40-LA Sonsuzluk Hecesi-NAZAN BEKİROĞLU

Timaş Yayınları
1. Basım 2008-elimdeki 20. basım
384 Sayfa


Nazan Bekiroğlu, Adem ile Havva'nın hikayesini yazmış bu kitabında .

Okuduğum ilk Bekiroğlu kitabı.

Nesir görünümünde,

nazım kıvamında ,

lirik bir yapıt olduğu kanaatindeyim. 


4 Mayıs 2013 Cumartesi

39-ÖFKE-PHILIP ROTH

Çeviri:Şeyda ÖZTÜRK
YKY
1. Basım 2012
139 Sayfa


Roth için söylenecek tek bir söz bile yok .

Aldığı ödüller ile de kendini kanıtlamış .

Kitap harika.

Tek solukta okunacak ama asla unutulmayacaklar arasında.



3 Mayıs 2013 Cuma

38-1Q84- HARUKİ MURAKAMİ

Çeviri Hüseyin Can ERKİN
2012 Basım- elimdeki 7. baskı
1256 Sayfa


Tek ciltte 3 kitap, toplamda 1256 sayfa.

Ama elimde bu kadar uzun kalmasının nedeni olarak gösteremiyorum sayfa sayısını.

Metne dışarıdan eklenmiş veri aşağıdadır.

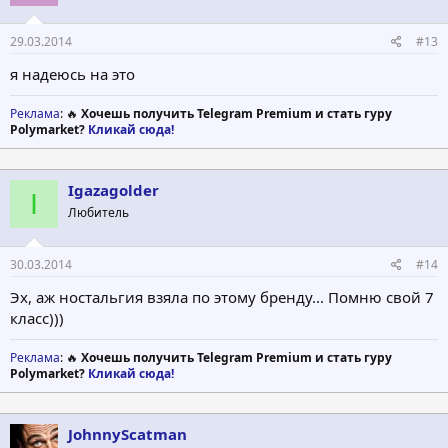
29.03.2014
#13
я надеюсь на это
Реклама
: 🔥
Хочешь получить Telegram Premium и стать гуру
Polymarket?
Кликай сюда!
Igazagolder
I
Любитель
30.03.2014
#14
Эх, аж ностальгия взяла по этому бренду... Помню свой 7
класс)))
Реклама
: 🔥
Хочешь получить Telegram Premium и стать гуру
Polymarket?
Кликай сюда!
JohnnyScatman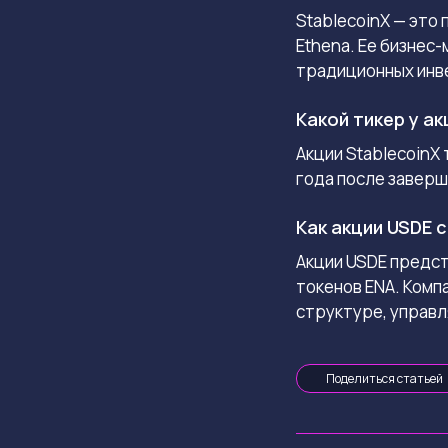
StablecoinX — это
Ethena. Ее бизнес
традиционных инв
Какой тикер у ак
Акции StablecoinX
года после заверш
Как акции USDE 
Акции USDE предс
токенов ENA. Комп
структуре, управ
Поделиться статьей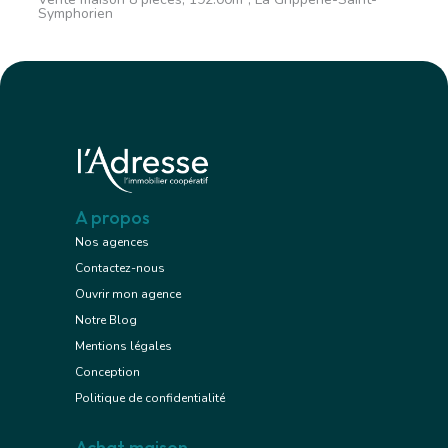
Symphorien
A propos
Nos agences
Contactez-nous
Ouvrir mon agence
Notre Blog
Mentions légales
Conception
Politique de confidentialité
Achat maison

Neticede 2-3 günde 500 sayfa okuyan ben, 1256 sayfayı 1 ayda zor bitirebildim.

Kendimi rektefiye aldığım bir döneme denk gelmiş olabilir.

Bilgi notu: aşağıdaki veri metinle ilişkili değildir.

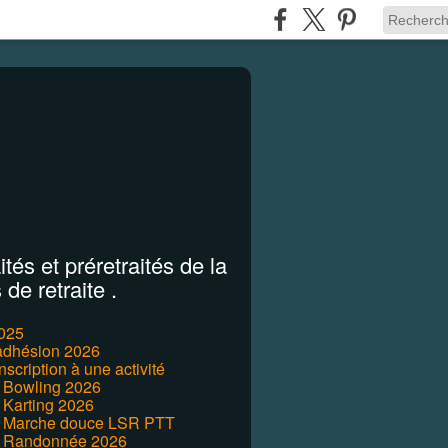
tés et préretraités de la
de retraite .
2025
'adhésion 2026
inscription à une activité
r Bowling 2026
 Karting 2026
r Marche douce LSR PTT
r Randonnée 2026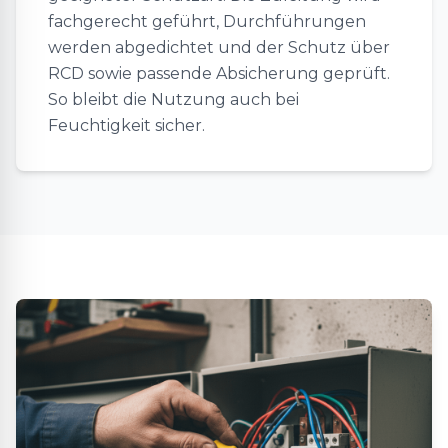
fachgerecht geführt, Durchführungen
werden abgedichtet und der Schutz über
RCD sowie passende Absicherung geprüft.
So bleibt die Nutzung auch bei
Feuchtigkeit sicher.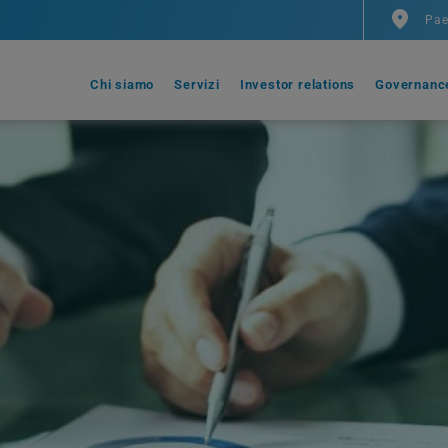
Pae
Chi siamo
Servizi
Investor relations
Governanc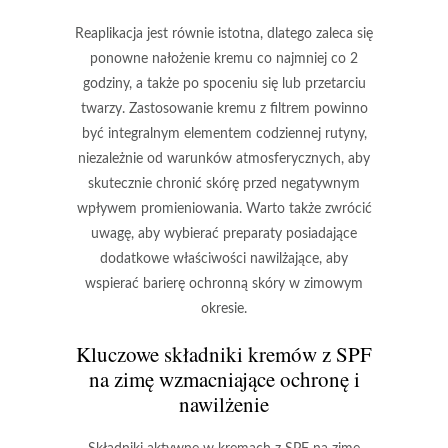
Reaplikacja jest równie istotna, dlatego zaleca się
ponowne nałożenie kremu co najmniej co
2
godziny
, a także po spoceniu się lub przetarciu
twarzy. Zastosowanie
kremu z filtrem
powinno
być integralnym elementem codziennej rutyny,
niezależnie od warunków atmosferycznych, aby
skutecznie chronić skórę przed negatywnym
wpływem promieniowania. Warto także zwrócić
uwagę, aby wybierać preparaty posiadające
dodatkowe właściwości nawilżające, aby
wspierać barierę ochronną skóry w zimowym
okresie.
Kluczowe składniki kremów z SPF
na zimę wzmacniające ochronę i
nawilżenie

Trak geldiği zamanlar yaşıyorum bir süredir.

Sebep te şudur diyemiyorum bu durgunluk için.

Hayattan , insanlardan uzak zamanlar geçiriyorum.

İşin garip tarafı ise böyle zamanlarda okuma hızım artar benim, yavaşlamaz.

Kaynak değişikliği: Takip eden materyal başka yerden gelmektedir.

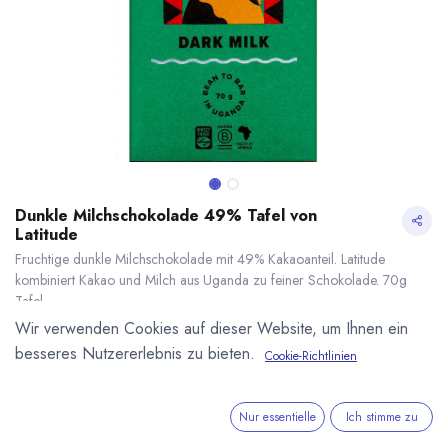
Dunkle Milchschokolade 49% Tafel von
Latitude
Fruchtige dunkle Milchschokolade mit 49% Kakaoanteil. Latitude
kombiniert Kakao und Milch aus Uganda zu feiner Schokolade. 70g
Tafel.
6,80
€
*
Wir verwenden Cookies auf dieser Website, um Ihnen ein
(
97,14
€
/
1
kg
)
besseres Nutzererlebnis zu bieten.
Cookie-Richtlinien
* inkl. MwST. zzgl.
Versandkosten
Dunkle Milchschokolade 49% Tafel von Latitude
* inkl. MwST. zzgl.
Lieferzeit: sofort lieferbar
Nur essentielle
Ich stimme zu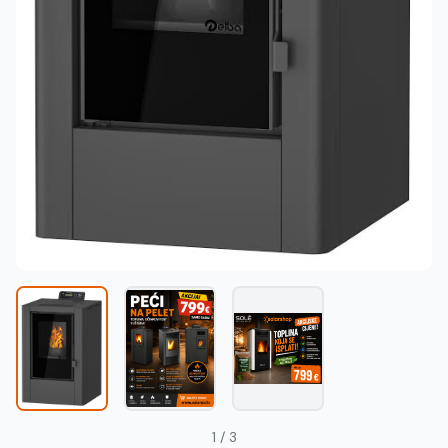
Македонски
MK
1 / 3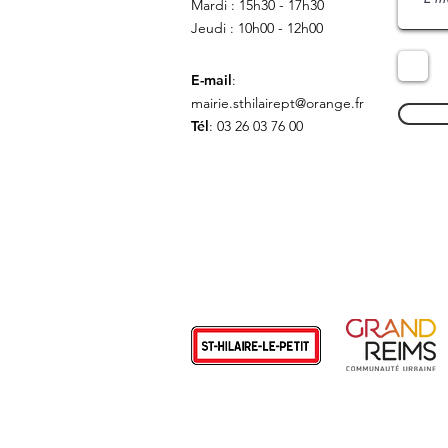
Mardi : 15h30 - 17h30
Jeudi : 10h00 - 12h00
E-mail
:
mairie.sthilairept@orange.fr
Tél
: 03 26 03 76 00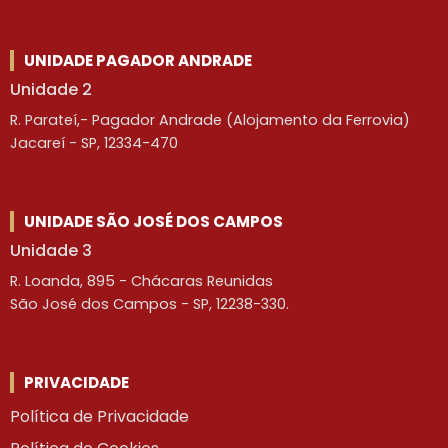
UNIDADE PAGADOR ANDRADE
Unidade 2
R. Parateí,- Pagador Andrade (Alojamento da Ferrovia)
Jacareí - SP, 12334-470
UNIDADE SÃO JOSÉ DOS CAMPOS
Unidade 3
R. Loanda, 895 - Chácaras Reunidas
São José dos Campos - SP, 12238-330.
PRIVACIDADE
Política de Privacidade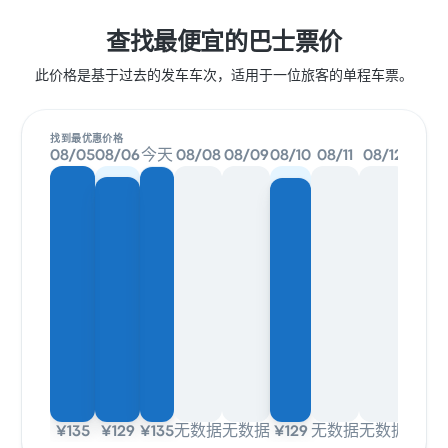
查找最便宜的巴士票价
此价格是基于过去的发车车次，适用于一位旅客的单程车票。
找到最优惠价格
08/05
08/06
今天
08/08
08/09
08/10
08/11
08/12
¥135
¥129
¥135
无数据
无数据
¥129
无数据
无数据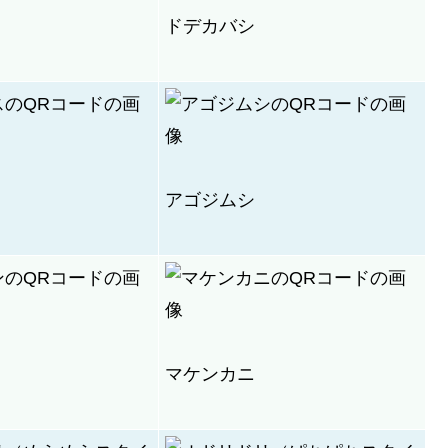
ドデカバシ
アゴジムシ
マケンカニ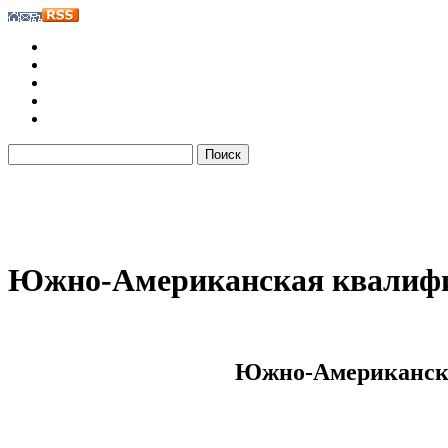
Южно-Американская квалиф
Южно-Американска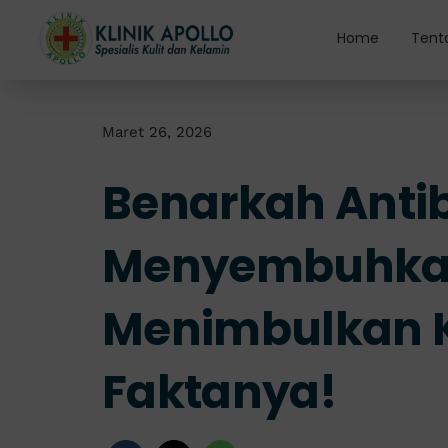
Skip
to
Home
Tent
content
Maret 26, 2026
Benarkah Antib
Menyembuhkan 
Menimbulkan K
Faktanya!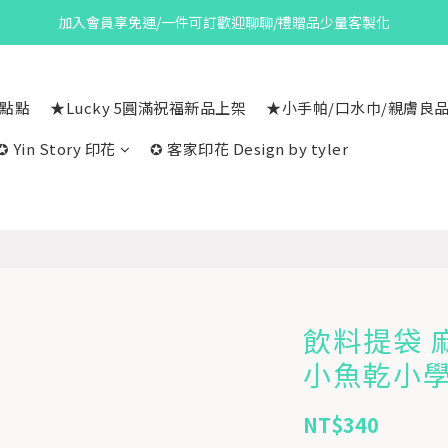
加入會員享免運/一件可訂歡迎聊聊/禮贈品少量客製化
一點點
★Lucky 5圓滿祝福新品上架
★小手帕/口水巾/親膚良
✪ Yin Story 印花
✪ 客家印花 Design by tyler
飲料提袋 
小魚乾小
NT$340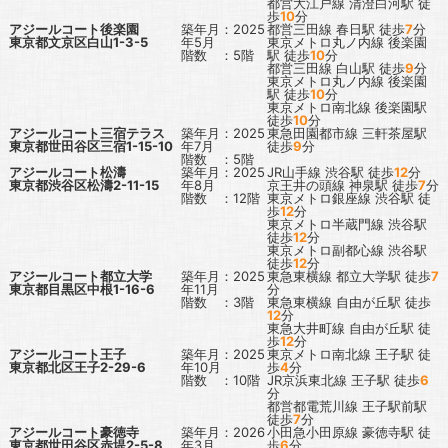
都営大江戸線
清澄白河駅
徒
歩
10
分
アジールコート後楽園
築年月：2025
都営三田線
春日駅
徒歩
7
分
東京都文京区白山1-3-5
年5月
東京メトロ丸ノ内線
後楽園
階数 ：5階
駅
徒歩
10
分
都営三田線
白山駅
徒歩
9
分
東京メトロ丸ノ内線
後楽園
駅
徒歩
10
分
東京メトロ南北線
後楽園駅
徒歩
10
分
アジールコート三宿テラス
築年月：2025
東急田園都市線
三軒茶屋駅
東京都世田谷区三宿1-15-10
年7月
徒歩
9
分
階数 ：5階
アジールコート松濤
築年月：2025
JR山手線
渋谷駅
徒歩
12
分
東京都渋谷区松濤2-11-15
年8月
京王井の頭線
神泉駅
徒歩
7
分
階数 ：12階
東京メトロ銀座線
渋谷駅
徒
歩
12
分
東京メトロ半蔵門線
渋谷駅
徒歩
12
分
東京メトロ副都心線
渋谷駅
徒歩
12
分
アジールコート都立大学
築年月：2025
東急東横線
都立大学駅
徒歩
7
東京都目黒区中根1-16-6
年11月
分
階数 ：3階
東急東横線
自由が丘駅
徒歩
12
分
東急大井町線
自由が丘駅
徒
歩
12
分
アジールコート王子
築年月：2025
東京メトロ南北線
王子駅
徒
東京都北区王子2-29-6
年10月
歩
4
分
階数 ：10階
JR京浜東北線
王子駅
徒歩
6
分
都営都電荒川線
王子駅前駅
徒歩
7
分
アジールコート豪徳寺
築年月：2026
小田急小田原線
豪徳寺駅
徒
東京都世田谷区赤堤2-5-8
年3月
歩
6
分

Bu da kitabın elimde bu kadar uzun kalmasının tek sebebinin kendim olamayacağını , mesuliyetin bir kısmının kitaba ait olduğunu düşündürüyor bana.

Pek çok kez duydum hem kitabın hem yazarın adını , bu okuduğum 2. kitabı , ilki ile de çok fazla uyuşamamıştım zaten.

Bana göre masalsı ve ütopik, aşk hikayesi de az buçuk ucundan giriyor.  

O kadar çok betimleme var ki kitapta , yeter yahu dediğim çok zamanlar oldu .
Mesela:))

""Bununla ilgili ben bir şey söyleyemem.Fakat acı çekmemiş gibi.Yüzünde huzurlu bir ifade vardı.Nasıl söylesem , sonbaharın bitiminde , rüzgar olmadığı halde ağaçtan bir yaprağın yere düşmesi gibi bir his bırakıyor işte.Bu şekilde ifade etmek yerinde olmayabilir belki."  

"Ahizeyi kulağına tutunca, rüzgar sesi geldi.Bir ırmağa eğilmiş berrak sudan içen güzel geyiklerin tüylerini hafifçe uçuşturarak dar vadiden esip giden bir rüzgar.Fakat bu , rüzgar sesi değildi.Telefon cihazı sayesinde kulağa normalden yüksek gelen bir soluk alıp verme sesiydi.."

Hayır, cümlenin sonunda yaptığın tanımlamanın zaten gereksiz ya da yetersiz olduğunu söyleyeceksen niye yazarsın ki bu satırları.

Neyse..

Kısaca MURAKAMİ  ile ne yazık ki anlaşamadık:)
Kendisiyle uzunca bir süre yeniden görüşmek niyetinde değilim.